Task directions: Your reply should hold every record exactly as given, with no pictures in it.

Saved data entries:
━━━

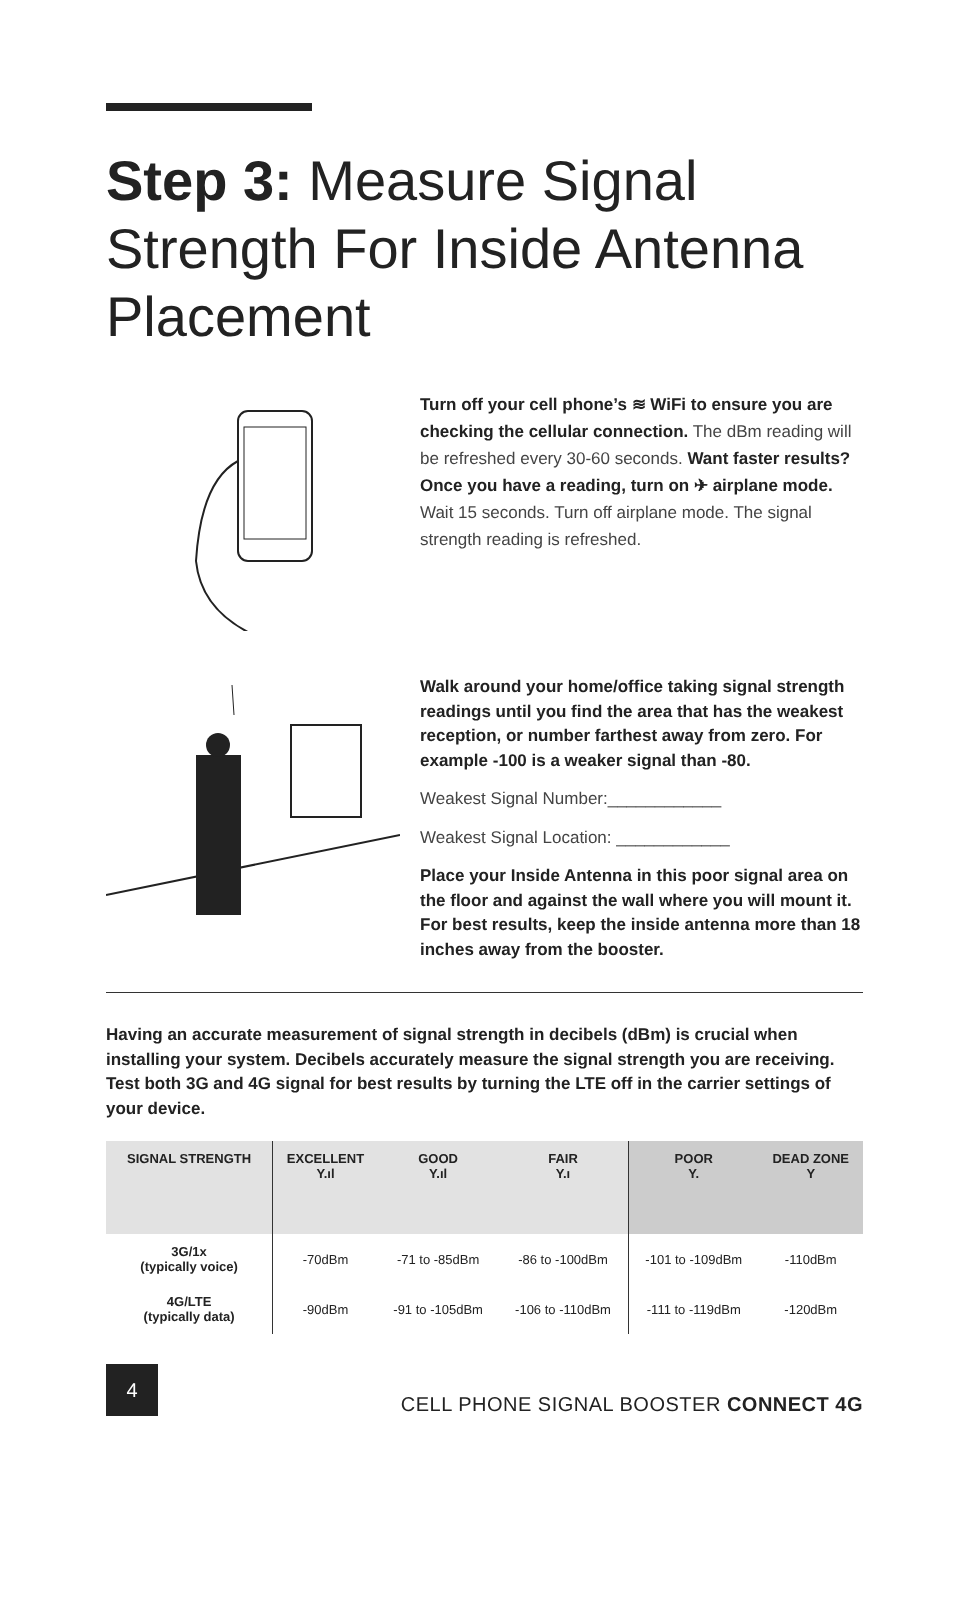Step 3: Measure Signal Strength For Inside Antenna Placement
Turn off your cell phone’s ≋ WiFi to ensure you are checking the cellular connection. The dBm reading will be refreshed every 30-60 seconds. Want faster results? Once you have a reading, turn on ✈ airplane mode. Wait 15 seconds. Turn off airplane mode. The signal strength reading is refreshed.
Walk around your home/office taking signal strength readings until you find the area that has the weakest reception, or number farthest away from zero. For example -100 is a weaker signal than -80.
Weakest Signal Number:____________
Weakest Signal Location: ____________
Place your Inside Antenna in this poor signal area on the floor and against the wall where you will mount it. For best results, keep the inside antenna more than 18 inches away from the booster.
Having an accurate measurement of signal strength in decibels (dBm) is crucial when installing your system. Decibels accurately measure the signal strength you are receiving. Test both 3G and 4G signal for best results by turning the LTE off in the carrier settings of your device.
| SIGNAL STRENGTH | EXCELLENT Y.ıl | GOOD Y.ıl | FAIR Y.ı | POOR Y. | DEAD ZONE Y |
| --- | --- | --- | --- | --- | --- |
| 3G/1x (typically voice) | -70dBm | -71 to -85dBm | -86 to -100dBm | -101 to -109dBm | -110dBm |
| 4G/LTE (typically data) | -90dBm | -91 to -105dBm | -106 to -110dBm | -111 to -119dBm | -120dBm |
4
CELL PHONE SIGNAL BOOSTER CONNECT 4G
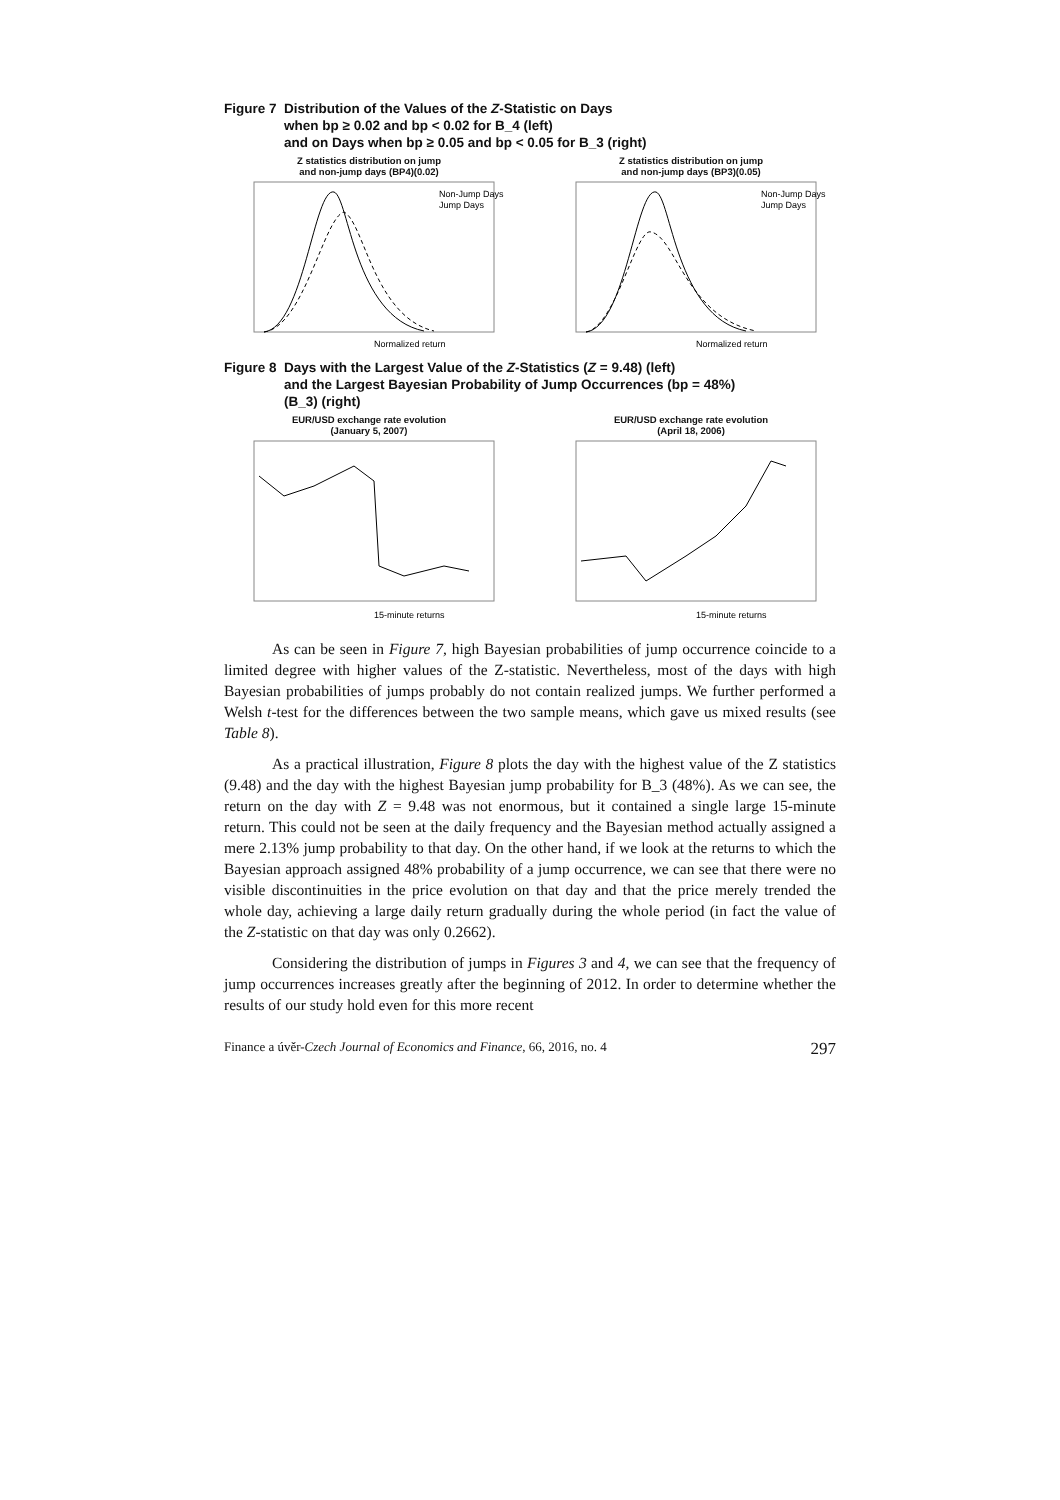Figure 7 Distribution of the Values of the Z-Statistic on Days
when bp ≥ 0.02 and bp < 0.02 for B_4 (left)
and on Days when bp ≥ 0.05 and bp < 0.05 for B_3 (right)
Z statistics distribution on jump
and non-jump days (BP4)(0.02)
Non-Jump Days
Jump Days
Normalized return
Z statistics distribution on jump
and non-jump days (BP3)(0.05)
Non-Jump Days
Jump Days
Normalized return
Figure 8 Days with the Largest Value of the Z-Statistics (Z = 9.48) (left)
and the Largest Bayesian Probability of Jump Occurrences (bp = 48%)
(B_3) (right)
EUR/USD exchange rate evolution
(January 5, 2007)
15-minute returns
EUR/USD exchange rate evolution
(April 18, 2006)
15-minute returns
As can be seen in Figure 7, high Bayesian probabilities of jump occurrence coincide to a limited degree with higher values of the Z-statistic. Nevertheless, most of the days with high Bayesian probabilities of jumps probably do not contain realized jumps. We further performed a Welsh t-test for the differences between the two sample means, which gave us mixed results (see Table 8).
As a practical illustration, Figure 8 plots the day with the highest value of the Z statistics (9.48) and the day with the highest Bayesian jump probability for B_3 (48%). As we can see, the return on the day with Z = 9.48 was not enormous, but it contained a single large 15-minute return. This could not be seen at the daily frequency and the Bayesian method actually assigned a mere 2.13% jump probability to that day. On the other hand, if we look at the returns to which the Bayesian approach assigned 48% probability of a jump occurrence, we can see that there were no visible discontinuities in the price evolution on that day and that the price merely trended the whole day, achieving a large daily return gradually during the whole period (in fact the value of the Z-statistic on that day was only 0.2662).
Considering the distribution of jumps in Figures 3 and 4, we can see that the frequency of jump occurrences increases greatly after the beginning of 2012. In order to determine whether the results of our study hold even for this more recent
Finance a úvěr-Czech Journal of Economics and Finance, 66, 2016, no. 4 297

━━━

Result for this exercise:
Step 3: Measure Signal Strength For Inside Antenna Placement
Turn off your cell phone’s ≋ WiFi to ensure you are checking the cellular connection. The dBm reading will be refreshed every 30-60 seconds. Want faster results? Once you have a reading, turn on ✈ airplane mode. Wait 15 seconds. Turn off airplane mode. The signal strength reading is refreshed.
Walk around your home/office taking signal strength readings until you find the area that has the weakest reception, or number farthest away from zero. For example -100 is a weaker signal than -80.
Weakest Signal Number:____________
Weakest Signal Location: ____________
Place your Inside Antenna in this poor signal area on the floor and against the wall where you will mount it. For best results, keep the inside antenna more than 18 inches away from the booster.
Having an accurate measurement of signal strength in decibels (dBm) is crucial when installing your system. Decibels accurately measure the signal strength you are receiving. Test both 3G and 4G signal for best results by turning the LTE off in the carrier settings of your device.
| SIGNAL STRENGTH | EXCELLENT Y.ıl | GOOD Y.ıl | FAIR Y.ı | POOR Y. | DEAD ZONE Y |
| --- | --- | --- | --- | --- | --- |
| 3G/1x (typically voice) | -70dBm | -71 to -85dBm | -86 to -100dBm | -101 to -109dBm | -110dBm |
| 4G/LTE (typically data) | -90dBm | -91 to -105dBm | -106 to -110dBm | -111 to -119dBm | -120dBm |
4
CELL PHONE SIGNAL BOOSTER CONNECT 4G
Figure 7 Distribution of the Values of the Z-Statistic on Days
when bp ≥ 0.02 and bp < 0.02 for B_4 (left)
and on Days when bp ≥ 0.05 and bp < 0.05 for B_3 (right)
Z statistics distribution on jump
and non-jump days (BP4)(0.02)
Non-Jump Days
Jump Days
Normalized return
Z statistics distribution on jump
and non-jump days (BP3)(0.05)
Non-Jump Days
Jump Days
Normalized return
Figure 8 Days with the Largest Value of the Z-Statistics (Z = 9.48) (left)
and the Largest Bayesian Probability of Jump Occurrences (bp = 48%)
(B_3) (right)
EUR/USD exchange rate evolution
(January 5, 2007)
15-minute returns
EUR/USD exchange rate evolution
(April 18, 2006)
15-minute returns
As can be seen in Figure 7, high Bayesian probabilities of jump occurrence coincide to a limited degree with higher values of the Z-statistic. Nevertheless, most of the days with high Bayesian probabilities of jumps probably do not contain realized jumps. We further performed a Welsh t-test for the differences between the two sample means, which gave us mixed results (see Table 8).
As a practical illustration, Figure 8 plots the day with the highest value of the Z statistics (9.48) and the day with the highest Bayesian jump probability for B_3 (48%). As we can see, the return on the day with Z = 9.48 was not enormous, but it contained a single large 15-minute return. This could not be seen at the daily frequency and the Bayesian method actually assigned a mere 2.13% jump probability to that day. On the other hand, if we look at the returns to which the Bayesian approach assigned 48% probability of a jump occurrence, we can see that there were no visible discontinuities in the price evolution on that day and that the price merely trended the whole day, achieving a large daily return gradually during the whole period (in fact the value of the Z-statistic on that day was only 0.2662).
Considering the distribution of jumps in Figures 3 and 4, we can see that the frequency of jump occurrences increases greatly after the beginning of 2012. In order to determine whether the results of our study hold even for this more recent
Finance a úvěr-Czech Journal of Economics and Finance, 66, 2016, no. 4 297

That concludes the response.